“I live for laughter,” said Mitt Romney, unconvincingly.
But there’s no question that highlighting Mitt’s alleged inner jokester is a now part of Team Romney’s charm offensive, designed to humanize their sometimes robotic candidate.
This effort extends beyond the surgical removal of his tie and studied mussing of his hair before debates. On the humor front, there are family testimonials, offered by his devoted wife, Ann, about how Mitt is sometimes her most “naughty” child. Sons are deployed to recount their father’s penchant for practical jokes and corny one-liners.
But what raised my eyebrows was when Romney offered a list of his favorite funnymen to Wolf Blitzer that featured “Laurel and Hardy, the Three Stooges … even the Keystone Kops.”
The Keystone Kops hit their professional peak in the 1920s. Add that to his off-the-cuff comparison of Newt Gingrich’s flailing campaign to “Lucy in the chocolate factory,” and you get the impression of a man whose cultural references consist solely of black and white slapstick, most of it filmed before he was born.
It’s not that the Stooges aren’t funny. I’ve got a strange weakness for black and white movies myself, as my wife can patiently attest. Give me “The Thin Man,” Preston Sturges, Frank Capra and even Charlie Chaplin — but nothing after 1950 comes to mind when listing the films that make you laugh?
Keep in mind that Mitt Romney was born in 1947, on the first wave of the baby boom. He was nearly 30 when “Saturday Night Live” debuted, with its iconic first cast of John Belushi, Dan Aykroyd and Chevy Chase. He was in a prime position to enjoy “Animal House,” “Caddyshack” or “Trading Places.” Maybe it’s too much to hope that Mitt loved Red Foxx or George Carlin, but how about Bob Newhart at least?
There seem to be at least two possible explanations.
First, Mitt Romney was hermetically sealed from the cultural influences of his generation, emerging intact as an adult with the taste of someone born at least a half-century before. That almost seems possible. After all, Mitt was 20 when “Sgt. Pepper’s” was released, and I think it’s safe to say he didn’t drink deeply from the Summer of Love. In fact, as a devout Mormon, he doesn’t drink at all.
He is dry, button-down responsibility incarnate, for better or worse.

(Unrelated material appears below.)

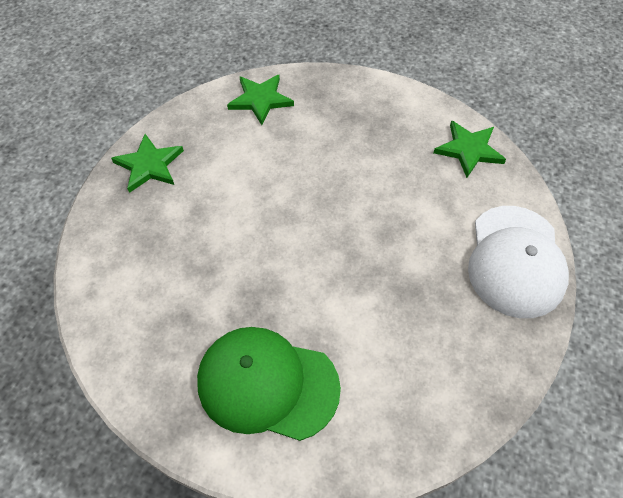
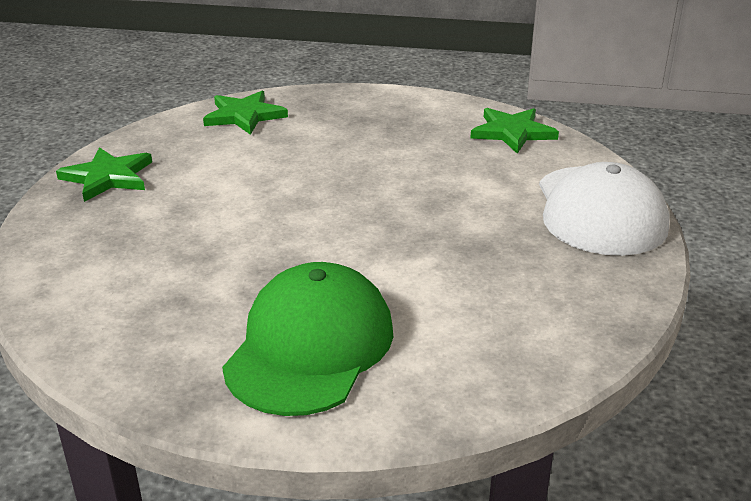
camera: 10 degrees left, 25 degrees down
(267, 384) = (310, 347): green cap -> green cap turned 105 degrees clockwise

The second explanation is more cynical but at least as plausible.
Given the stiff and scripted nature of his campaign to date, it’s entirely possible that Mitt filtered his funnyman choices through a political prism, carefully removing all those films that might offend.
That, of course, is an insult to the idea of comedy itself: something free-floating, incisive and often designed to offend.
Unless … you pick the films your grandfather might have found funny, relics of a more censorious age. It’s the safest move. Any voter who might be offended is already dead.
Authenticity is the enemy of the defensive campaign, and those politicians who feel compelled to project a false perfection. The irony is that voters ultimately respond better to candidates who take the risk of honesty. It is itself a revelation in our spin-saturated era.
Maybe Mitt Romney is the only baby boomer to have been entirely unaffected by the cultural tumult around him, but that itself would raise legitimate questions about his ability to relate to the nation he wants so badly to lead. The second scenario is worse: that he’s a constantly calibrating salesman who can’t even talk about laughter without cold calculation.
If that’s true, this small snapshot reflects a core problem of his presidential campaign: Mitt Romney seems like a genuinely good man, but he does not seem genuine.